◆ Problem details
Please render each line of the rows below as a string in one JSON list, one string per line and blank lines left out.

◆ Information shown

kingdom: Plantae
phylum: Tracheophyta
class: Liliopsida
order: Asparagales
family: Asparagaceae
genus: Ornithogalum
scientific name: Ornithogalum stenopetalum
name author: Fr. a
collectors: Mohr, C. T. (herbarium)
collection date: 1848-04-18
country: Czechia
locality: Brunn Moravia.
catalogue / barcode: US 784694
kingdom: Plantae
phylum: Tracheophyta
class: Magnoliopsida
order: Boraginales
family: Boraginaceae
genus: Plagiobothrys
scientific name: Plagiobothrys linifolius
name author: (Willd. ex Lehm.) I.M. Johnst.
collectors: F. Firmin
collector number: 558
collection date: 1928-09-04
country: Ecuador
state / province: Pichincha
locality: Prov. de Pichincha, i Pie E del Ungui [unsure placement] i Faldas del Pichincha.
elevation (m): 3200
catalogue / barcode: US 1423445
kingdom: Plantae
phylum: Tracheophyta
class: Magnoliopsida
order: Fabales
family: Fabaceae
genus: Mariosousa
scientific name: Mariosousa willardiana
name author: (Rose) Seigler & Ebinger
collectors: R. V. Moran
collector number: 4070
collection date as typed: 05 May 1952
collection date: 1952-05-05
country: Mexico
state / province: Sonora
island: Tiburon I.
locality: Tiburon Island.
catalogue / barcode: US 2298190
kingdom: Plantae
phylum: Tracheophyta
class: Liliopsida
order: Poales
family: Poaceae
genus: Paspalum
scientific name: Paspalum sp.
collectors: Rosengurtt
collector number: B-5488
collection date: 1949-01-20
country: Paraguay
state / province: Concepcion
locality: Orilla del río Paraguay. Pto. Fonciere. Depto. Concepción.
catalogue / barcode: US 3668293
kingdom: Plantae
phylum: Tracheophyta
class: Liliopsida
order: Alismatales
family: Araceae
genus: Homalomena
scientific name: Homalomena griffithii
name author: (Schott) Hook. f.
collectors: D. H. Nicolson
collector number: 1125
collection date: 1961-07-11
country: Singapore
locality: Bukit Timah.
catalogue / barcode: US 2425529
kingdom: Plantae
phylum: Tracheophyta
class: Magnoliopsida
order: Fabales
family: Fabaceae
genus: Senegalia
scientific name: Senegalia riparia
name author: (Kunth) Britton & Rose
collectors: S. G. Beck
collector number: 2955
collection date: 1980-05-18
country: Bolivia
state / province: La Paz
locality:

◆ Solution for this task
[
  "kingdom: Plantae",
  "phylum: Tracheophyta",
  "class: Liliopsida",
  "order: Asparagales",
  "family: Asparagaceae",
  "genus: Ornithogalum",
  "scientific name: Ornithogalum stenopetalum",
  "name author: Fr. a",
  "collectors: Mohr, C. T. (herbarium)",
  "collection date: 1848-04-18",
  "country: Czechia",
  "locality: Brunn Moravia.",
  "catalogue / barcode: US 784694",
  "kingdom: Plantae",
  "phylum: Tracheophyta",
  "class: Magnoliopsida",
  "order: Boraginales",
  "family: Boraginaceae",
  "genus: Plagiobothrys",
  "scientific name: Plagiobothrys linifolius",
  "name author: (Willd. ex Lehm.) I.M. Johnst.",
  "collectors: F. Firmin",
  "collector number: 558",
  "collection date: 1928-09-04",
  "country: Ecuador",
  "state / province: Pichincha",
  "locality: Prov. de Pichincha, i Pie E del Ungui [unsure placement] i Faldas del Pichincha.",
  "elevation (m): 3200",
  "catalogue / barcode: US 1423445",
  "kingdom: Plantae",
  "phylum: Tracheophyta",
  "class: Magnoliopsida",
  "order: Fabales",
  "family: Fabaceae",
  "genus: Mariosousa",
  "scientific name: Mariosousa willardiana",
  "name author: (Rose) Seigler & Ebinger",
  "collectors: R. V. Moran",
  "collector number: 4070",
  "collection date as typed: 05 May 1952",
  "collection date: 1952-05-05",
  "country: Mexico",
  "state / province: Sonora",
  "island: Tiburon I.",
  "locality: Tiburon Island.",
  "catalogue / barcode: US 2298190",
  "kingdom: Plantae",
  "phylum: Tracheophyta",
  "class: Liliopsida",
  "order: Poales",
  "family: Poaceae",
  "genus: Paspalum",
  "scientific name: Paspalum sp.",
  "collectors: Rosengurtt",
  "collector number: B-5488",
  "collection date: 1949-01-20",
  "country: Paraguay",
  "state / province: Concepcion",
  "locality: Orilla del río Paraguay. Pto. Fonciere. Depto. Concepción.",
  "catalogue / barcode: US 3668293",
  "kingdom: Plantae",
  "phylum: Tracheophyta",
  "class: Liliopsida",
  "order: Alismatales",
  "family: Araceae",
  "genus: Homalomena",
  "scientific name: Homalomena griffithii",
  "name author: (Schott) Hook. f.",
  "collectors: D. H. Nicolson",
  "collector number: 1125",
  "collection date: 1961-07-11",
  "country: Singapore",
  "locality: Bukit Timah.",
  "catalogue / barcode: US 2425529",
  "kingdom: Plantae",
  "phylum: Tracheophyta",
  "class: Magnoliopsida",
  "order: Fabales",
  "family: Fabaceae",
  "genus: Senegalia",
  "scientific name: Senegalia riparia",
  "name author: (Kunth) Britton & Rose",
  "collectors: S. G. Beck",
  "collector number: 2955",
  "collection date: 1980-05-18",
  "country: Bolivia",
  "state / province: La Paz",
  "locality:"
]